*** Opening Dataset excerpts ***
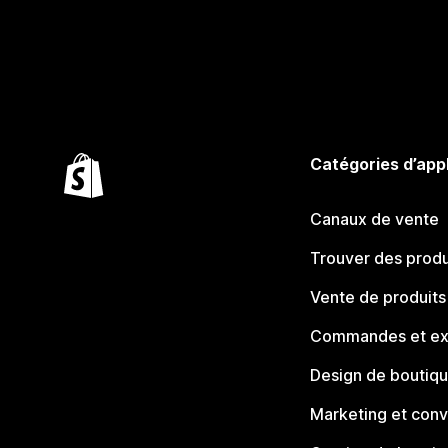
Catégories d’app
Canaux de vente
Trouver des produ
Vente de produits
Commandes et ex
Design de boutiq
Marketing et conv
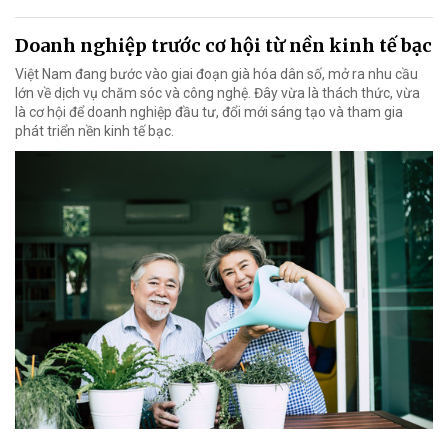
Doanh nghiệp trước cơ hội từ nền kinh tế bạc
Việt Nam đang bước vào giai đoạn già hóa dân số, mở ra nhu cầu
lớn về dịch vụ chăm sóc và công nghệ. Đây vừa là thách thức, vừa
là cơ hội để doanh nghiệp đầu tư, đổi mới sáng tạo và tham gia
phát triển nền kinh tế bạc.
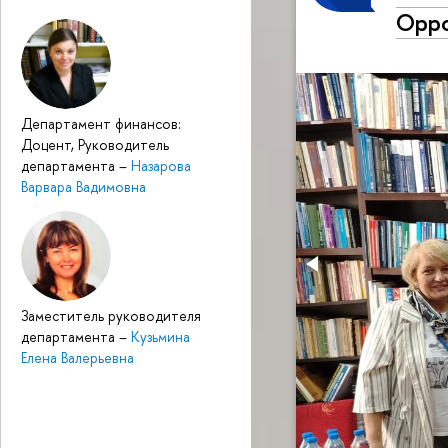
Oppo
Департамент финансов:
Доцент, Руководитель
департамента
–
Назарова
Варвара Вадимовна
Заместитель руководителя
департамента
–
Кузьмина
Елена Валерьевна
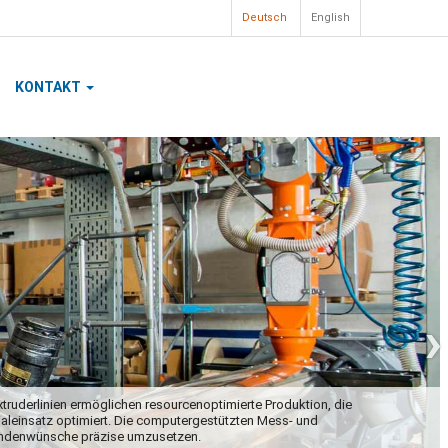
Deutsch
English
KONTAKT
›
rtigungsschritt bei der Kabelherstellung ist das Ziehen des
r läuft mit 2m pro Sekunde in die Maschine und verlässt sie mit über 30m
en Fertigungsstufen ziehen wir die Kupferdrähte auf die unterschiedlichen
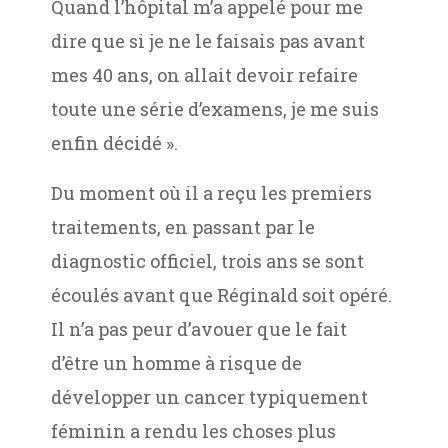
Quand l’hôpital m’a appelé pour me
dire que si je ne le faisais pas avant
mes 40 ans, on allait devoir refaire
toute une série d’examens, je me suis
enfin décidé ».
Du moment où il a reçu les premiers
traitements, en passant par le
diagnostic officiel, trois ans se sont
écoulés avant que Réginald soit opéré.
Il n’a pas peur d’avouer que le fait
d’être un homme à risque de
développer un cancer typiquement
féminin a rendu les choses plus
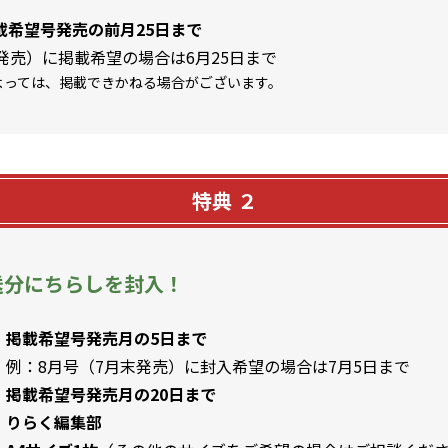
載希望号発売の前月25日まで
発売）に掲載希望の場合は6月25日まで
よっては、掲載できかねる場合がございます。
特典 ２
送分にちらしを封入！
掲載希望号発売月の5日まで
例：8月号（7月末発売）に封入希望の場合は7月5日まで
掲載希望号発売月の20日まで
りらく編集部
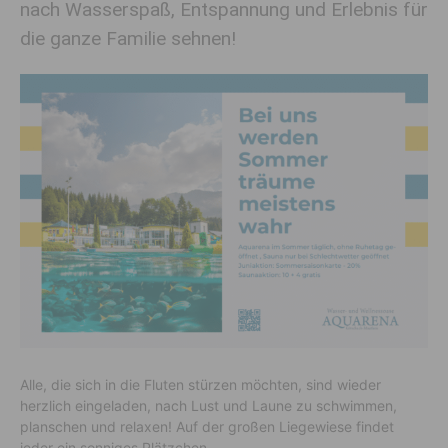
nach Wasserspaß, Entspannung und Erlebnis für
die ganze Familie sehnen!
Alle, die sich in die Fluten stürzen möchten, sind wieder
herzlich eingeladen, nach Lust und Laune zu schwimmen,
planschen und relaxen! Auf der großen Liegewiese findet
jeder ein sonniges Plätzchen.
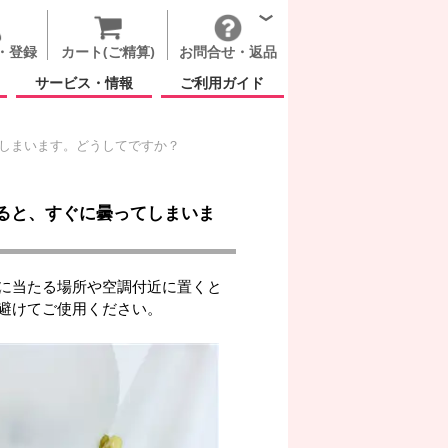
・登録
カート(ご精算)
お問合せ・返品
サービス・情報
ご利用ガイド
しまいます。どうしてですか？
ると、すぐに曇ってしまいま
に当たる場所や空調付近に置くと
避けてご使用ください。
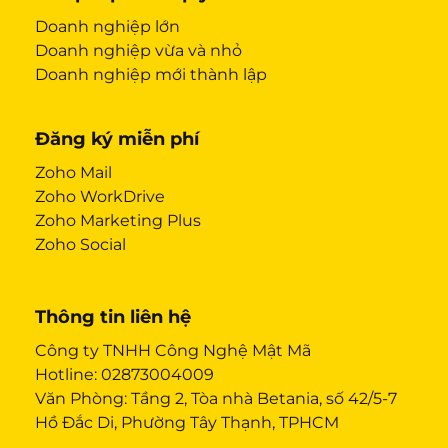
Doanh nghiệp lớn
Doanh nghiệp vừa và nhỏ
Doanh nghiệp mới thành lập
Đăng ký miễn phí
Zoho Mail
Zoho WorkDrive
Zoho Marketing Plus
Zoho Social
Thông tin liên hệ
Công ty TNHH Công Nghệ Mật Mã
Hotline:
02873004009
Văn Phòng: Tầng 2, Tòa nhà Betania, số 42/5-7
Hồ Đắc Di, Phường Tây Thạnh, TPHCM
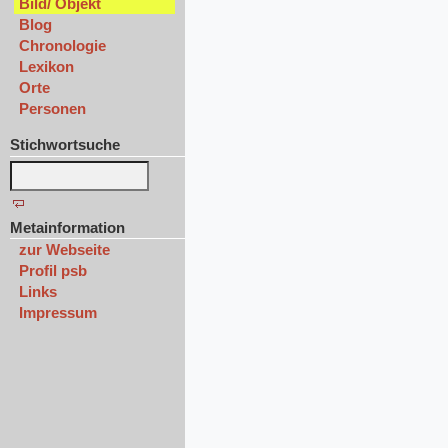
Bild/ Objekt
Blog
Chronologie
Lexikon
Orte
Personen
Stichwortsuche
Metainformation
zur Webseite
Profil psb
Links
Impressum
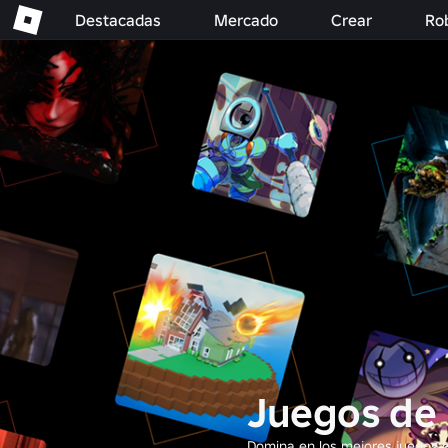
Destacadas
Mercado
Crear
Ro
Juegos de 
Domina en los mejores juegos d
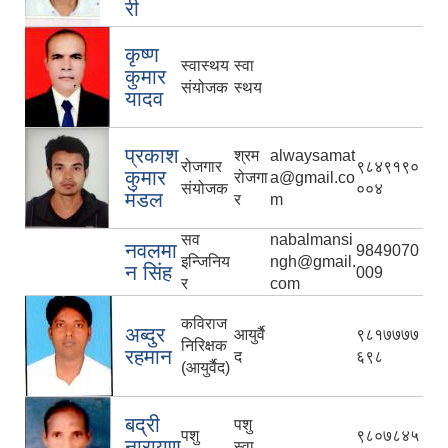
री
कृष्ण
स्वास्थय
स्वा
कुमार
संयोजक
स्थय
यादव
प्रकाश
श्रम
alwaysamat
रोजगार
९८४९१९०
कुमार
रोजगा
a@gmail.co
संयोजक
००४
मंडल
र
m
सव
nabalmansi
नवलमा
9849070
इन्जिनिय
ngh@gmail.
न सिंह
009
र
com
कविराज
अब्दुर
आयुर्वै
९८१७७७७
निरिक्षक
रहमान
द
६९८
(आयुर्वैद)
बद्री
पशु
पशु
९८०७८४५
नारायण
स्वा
*** Closing Dataset excerpts ***
## Aim of the task
Please set down each line of the listing above word for word, skipping any pictures.

## Your solution
Catégories d’app
Canaux de vente
Trouver des produ
Vente de produits
Commandes et ex
Design de boutiq
Marketing et conv
Doanh nghiệp trước cơ hội từ nền kinh tế bạc
Việt Nam đang bước vào giai đoạn già hóa dân số, mở ra nhu cầu
lớn về dịch vụ chăm sóc và công nghệ. Đây vừa là thách thức, vừa
là cơ hội để doanh nghiệp đầu tư, đổi mới sáng tạo và tham gia
phát triển nền kinh tế bạc.
Oppo
Департамент финансов:
Доцент, Руководитель
департамента
–
Назарова
Варвара Вадимовна
Заместитель руководителя
департамента
–
Кузьмина
Елена Валерьевна
Deutsch
English
KONTAKT
›
rtigungsschritt bei der Kabelherstellung ist das Ziehen des
r läuft mit 2m pro Sekunde in die Maschine und verlässt sie mit über 30m
en Fertigungsstufen ziehen wir die Kupferdrähte auf die unterschiedlichen
Quand l’hôpital m’a appelé pour me
dire que si je ne le faisais pas avant
mes 40 ans, on allait devoir refaire
toute une série d’examens, je me suis
enfin décidé ».
Du moment où il a reçu les premiers
traitements, en passant par le
diagnostic officiel, trois ans se sont
écoulés avant que Réginald soit opéré.
Il n’a pas peur d’avouer que le fait
d’être un homme à risque de
développer un cancer typiquement
féminin a rendu les choses plus
載希望号発売の前月25日まで
発売）に掲載希望の場合は6月25日まで
よっては、掲載できかねる場合がございます。
特典 ２
送分にちらしを封入！
掲載希望号発売月の5日まで
例：8月号（7月末発売）に封入希望の場合は7月5日まで
掲載希望号発売月の20日まで
りらく編集部
nach Wasserspaß, Entspannung und Erlebnis für
die ganze Familie sehnen!
Alle, die sich in die Fluten stürzen möchten, sind wieder
herzlich eingeladen, nach Lust und Laune zu schwimmen,
planschen und relaxen! Auf der großen Liegewiese findet
jeder ein sonniges Plätzchen.
・登録
カート(ご精算)
お問合せ・返品
サービス・情報
ご利用ガイド
しまいます。どうしてですか？
ると、すぐに曇ってしまいま
に当たる場所や空調付近に置くと
避けてご使用ください。
Doanh nghiệp lớn
Doanh nghiệp vừa và nhỏ
Doanh nghiệp mới thành lập
Đăng ký miễn phí
Zoho Mail
Zoho WorkDrive
Zoho Marketing Plus
Zoho Social
Thông tin liên hệ
Công ty TNHH Công Nghệ Mật Mã
Hotline:
02873004009
Văn Phòng: Tầng 2, Tòa nhà Betania, số 42/5-7
Hồ Đắc Di, Phường Tây Thạnh, TPHCM
Bild/ Objekt
Blog
Chronologie
Lexikon
Orte
Personen
Stichwortsuche
Metainformation
zur Webseite
Profil psb
Links
Impressum
Destacadas
Mercado
Crear
Ro
Juegos de 
Domina en los mejores juegos d
री
कृष्ण
स्वास्थय
स्वा
कुमार
संयोजक
स्थय
यादव
प्रकाश
श्रम
alwaysamat
रोजगार
९८४९१९०
कुमार
रोजगा
a@gmail.co
संयोजक
००४
मंडल
र
m
सव
nabalmansi
नवलमा
9849070
इन्जिनिय
ngh@gmail.
न सिंह
009
र
com
कविराज
अब्दुर
आयुर्वै
९८१७७७७
निरिक्षक
रहमान
द
६९८
(आयुर्वैद)
बद्री
पशु
पशु
९८०७८४५
नारायण
स्वा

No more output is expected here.